Do not accept the explanation that each claim stands on its own facts and thus there is no specific way to handle the claim. One need only ask them “So, you have no standards, guidelines, manual, procedures, and/or rules that you are to follow in handling this claim.” The answer will, of course, be that there are.
Establish early the claims representative’s claims handling philosophy. If they do not have one, then that will reflect negatively. If they do, compare and contrast that philosophy with the handling of the claim at issue.
Inquire about the adjuster’s rate of pay and how he is paid. Is there a bonus system? How is the adjuster’s performance evaluated? Look for compensation incentives especially ones that are designed to pay less on claims or encourage claims denials or minimum payments. Ask about written evaluations given to the adjuster.
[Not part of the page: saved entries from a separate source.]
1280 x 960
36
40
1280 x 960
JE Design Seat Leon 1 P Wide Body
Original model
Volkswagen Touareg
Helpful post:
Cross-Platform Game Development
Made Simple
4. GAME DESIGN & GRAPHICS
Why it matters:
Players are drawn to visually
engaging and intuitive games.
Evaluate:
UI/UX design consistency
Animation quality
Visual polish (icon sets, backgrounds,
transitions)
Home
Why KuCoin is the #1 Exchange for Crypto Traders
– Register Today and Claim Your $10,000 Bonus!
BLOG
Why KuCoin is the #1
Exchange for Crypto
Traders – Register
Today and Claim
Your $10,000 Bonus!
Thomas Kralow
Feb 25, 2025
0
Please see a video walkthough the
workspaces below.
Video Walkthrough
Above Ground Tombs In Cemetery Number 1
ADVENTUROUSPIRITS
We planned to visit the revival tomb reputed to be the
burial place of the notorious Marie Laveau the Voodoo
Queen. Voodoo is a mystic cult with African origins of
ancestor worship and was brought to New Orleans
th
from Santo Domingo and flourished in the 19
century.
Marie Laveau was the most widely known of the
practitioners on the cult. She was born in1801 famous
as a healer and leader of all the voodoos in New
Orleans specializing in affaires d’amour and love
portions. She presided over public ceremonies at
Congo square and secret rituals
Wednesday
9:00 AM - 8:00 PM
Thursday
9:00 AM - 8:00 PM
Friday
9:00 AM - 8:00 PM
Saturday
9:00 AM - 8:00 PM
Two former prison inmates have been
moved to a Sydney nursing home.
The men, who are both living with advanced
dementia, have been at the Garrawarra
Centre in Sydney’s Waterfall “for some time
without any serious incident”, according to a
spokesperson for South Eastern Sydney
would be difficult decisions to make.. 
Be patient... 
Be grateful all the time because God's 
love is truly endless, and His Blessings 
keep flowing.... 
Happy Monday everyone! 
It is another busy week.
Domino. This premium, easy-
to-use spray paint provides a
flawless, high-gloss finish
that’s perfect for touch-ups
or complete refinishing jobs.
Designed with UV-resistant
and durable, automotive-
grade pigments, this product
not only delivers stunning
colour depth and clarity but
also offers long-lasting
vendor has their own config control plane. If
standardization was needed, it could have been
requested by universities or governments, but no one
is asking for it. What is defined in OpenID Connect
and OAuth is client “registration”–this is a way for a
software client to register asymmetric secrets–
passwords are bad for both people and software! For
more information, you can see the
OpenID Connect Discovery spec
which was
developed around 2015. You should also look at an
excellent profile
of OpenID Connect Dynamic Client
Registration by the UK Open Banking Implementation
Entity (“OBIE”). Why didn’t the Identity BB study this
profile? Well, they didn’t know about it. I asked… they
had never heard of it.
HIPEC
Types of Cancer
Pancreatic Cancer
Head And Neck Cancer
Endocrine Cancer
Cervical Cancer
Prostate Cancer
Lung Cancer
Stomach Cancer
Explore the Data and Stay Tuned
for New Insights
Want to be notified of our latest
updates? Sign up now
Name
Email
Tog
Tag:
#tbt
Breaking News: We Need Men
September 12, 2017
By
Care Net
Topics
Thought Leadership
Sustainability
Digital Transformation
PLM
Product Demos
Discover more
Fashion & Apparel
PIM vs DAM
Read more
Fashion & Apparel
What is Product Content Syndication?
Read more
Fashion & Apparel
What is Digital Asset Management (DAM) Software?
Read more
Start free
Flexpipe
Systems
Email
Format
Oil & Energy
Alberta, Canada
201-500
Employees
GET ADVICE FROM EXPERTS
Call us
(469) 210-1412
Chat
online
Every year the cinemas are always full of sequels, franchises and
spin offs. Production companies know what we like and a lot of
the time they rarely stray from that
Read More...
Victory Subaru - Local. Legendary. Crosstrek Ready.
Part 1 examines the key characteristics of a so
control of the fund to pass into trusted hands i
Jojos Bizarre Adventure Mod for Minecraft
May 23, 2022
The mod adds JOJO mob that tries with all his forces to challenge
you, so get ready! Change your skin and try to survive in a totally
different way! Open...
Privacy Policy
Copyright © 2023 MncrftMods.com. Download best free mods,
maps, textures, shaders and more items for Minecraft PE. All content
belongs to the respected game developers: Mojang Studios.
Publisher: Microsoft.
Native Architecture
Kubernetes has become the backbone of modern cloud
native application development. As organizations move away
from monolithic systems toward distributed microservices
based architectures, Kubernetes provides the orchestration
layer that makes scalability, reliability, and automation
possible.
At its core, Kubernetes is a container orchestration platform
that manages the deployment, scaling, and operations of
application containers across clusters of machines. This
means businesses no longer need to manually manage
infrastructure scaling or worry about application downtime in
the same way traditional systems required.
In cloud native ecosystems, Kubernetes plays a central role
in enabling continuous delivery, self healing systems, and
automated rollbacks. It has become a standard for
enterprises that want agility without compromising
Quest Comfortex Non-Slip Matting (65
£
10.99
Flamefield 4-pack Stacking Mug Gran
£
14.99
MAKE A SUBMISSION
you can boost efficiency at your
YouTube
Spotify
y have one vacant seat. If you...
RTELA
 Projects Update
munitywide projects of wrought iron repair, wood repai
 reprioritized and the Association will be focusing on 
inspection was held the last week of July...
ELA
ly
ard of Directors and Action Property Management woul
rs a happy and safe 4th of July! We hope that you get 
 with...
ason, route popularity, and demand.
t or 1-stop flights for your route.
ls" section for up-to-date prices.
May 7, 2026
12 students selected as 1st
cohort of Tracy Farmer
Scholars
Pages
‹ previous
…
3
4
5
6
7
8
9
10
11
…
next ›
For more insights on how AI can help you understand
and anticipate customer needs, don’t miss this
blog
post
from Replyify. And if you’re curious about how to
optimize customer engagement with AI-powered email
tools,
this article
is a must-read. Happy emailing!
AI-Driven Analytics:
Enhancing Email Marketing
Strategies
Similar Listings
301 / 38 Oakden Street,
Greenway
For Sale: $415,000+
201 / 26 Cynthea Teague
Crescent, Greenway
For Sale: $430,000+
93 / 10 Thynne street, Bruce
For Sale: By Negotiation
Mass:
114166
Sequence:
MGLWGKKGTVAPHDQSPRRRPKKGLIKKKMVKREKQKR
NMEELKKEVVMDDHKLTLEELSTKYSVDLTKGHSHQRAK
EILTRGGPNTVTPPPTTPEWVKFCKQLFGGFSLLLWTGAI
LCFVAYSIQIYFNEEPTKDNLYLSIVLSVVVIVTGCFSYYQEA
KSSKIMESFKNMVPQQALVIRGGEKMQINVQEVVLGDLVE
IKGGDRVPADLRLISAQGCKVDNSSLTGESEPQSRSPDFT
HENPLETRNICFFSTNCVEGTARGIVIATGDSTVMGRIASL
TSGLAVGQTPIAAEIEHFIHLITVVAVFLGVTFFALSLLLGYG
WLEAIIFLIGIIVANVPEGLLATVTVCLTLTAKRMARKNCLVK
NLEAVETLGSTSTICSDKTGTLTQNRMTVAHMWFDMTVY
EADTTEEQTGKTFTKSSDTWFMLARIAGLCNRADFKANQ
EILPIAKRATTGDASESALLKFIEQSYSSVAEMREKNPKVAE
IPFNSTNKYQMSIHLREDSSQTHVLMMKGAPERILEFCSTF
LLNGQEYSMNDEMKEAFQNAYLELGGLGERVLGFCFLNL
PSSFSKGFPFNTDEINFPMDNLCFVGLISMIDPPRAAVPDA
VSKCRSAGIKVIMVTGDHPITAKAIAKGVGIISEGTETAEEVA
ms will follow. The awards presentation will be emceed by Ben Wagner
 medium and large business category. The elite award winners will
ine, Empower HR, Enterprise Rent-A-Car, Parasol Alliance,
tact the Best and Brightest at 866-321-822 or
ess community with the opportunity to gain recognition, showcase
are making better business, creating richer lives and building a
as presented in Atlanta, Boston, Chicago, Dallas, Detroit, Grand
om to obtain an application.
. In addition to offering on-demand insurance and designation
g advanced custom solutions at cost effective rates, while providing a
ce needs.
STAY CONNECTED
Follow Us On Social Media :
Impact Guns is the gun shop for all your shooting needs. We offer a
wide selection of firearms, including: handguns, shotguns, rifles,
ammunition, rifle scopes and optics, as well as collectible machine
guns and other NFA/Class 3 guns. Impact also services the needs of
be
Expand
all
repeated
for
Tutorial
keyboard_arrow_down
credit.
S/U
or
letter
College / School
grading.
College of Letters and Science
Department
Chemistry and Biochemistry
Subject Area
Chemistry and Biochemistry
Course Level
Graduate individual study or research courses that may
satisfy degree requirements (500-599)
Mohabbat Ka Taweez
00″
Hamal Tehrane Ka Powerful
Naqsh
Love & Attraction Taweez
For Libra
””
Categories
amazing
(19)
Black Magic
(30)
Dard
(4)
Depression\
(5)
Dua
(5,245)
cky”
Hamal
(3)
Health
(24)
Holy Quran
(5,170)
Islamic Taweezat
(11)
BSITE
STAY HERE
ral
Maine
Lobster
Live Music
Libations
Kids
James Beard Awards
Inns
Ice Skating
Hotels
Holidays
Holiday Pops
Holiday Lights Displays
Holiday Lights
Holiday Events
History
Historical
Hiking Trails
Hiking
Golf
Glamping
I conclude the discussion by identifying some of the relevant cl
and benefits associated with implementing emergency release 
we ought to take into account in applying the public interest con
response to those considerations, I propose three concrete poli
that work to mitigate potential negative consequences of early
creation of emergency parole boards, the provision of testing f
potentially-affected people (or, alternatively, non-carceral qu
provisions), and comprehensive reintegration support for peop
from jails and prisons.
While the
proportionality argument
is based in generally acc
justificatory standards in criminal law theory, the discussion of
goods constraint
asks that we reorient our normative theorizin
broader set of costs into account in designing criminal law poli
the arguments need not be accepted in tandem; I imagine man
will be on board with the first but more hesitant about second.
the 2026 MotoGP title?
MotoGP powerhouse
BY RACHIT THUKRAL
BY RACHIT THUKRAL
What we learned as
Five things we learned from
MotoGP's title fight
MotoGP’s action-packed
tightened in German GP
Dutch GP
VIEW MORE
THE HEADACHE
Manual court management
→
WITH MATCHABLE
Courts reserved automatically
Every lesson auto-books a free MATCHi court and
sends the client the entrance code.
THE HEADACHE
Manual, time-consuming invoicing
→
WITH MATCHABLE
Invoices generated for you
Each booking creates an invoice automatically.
Another fertile ground is the selection of experts by the claims representative. Seek how the consultant/expert was chosen – from a list, prior experience, accepted vendors, etc. Determine how often that expert has been used by the adjuster and insurer. Pursue admissions that the choice of experts can influence the outcome of a claim.
Taking of the adjuster’s deposition should be a positive development for the insured’s case. However, success depends on preparation, preparation, and preparation and obtaining the claims file well in advance of the deposition.
Anticipate opposition at every turn and determine the purpose(s) in taking the deposition. Finally, do not harass, annoy, or be disrespectful to the adjuster.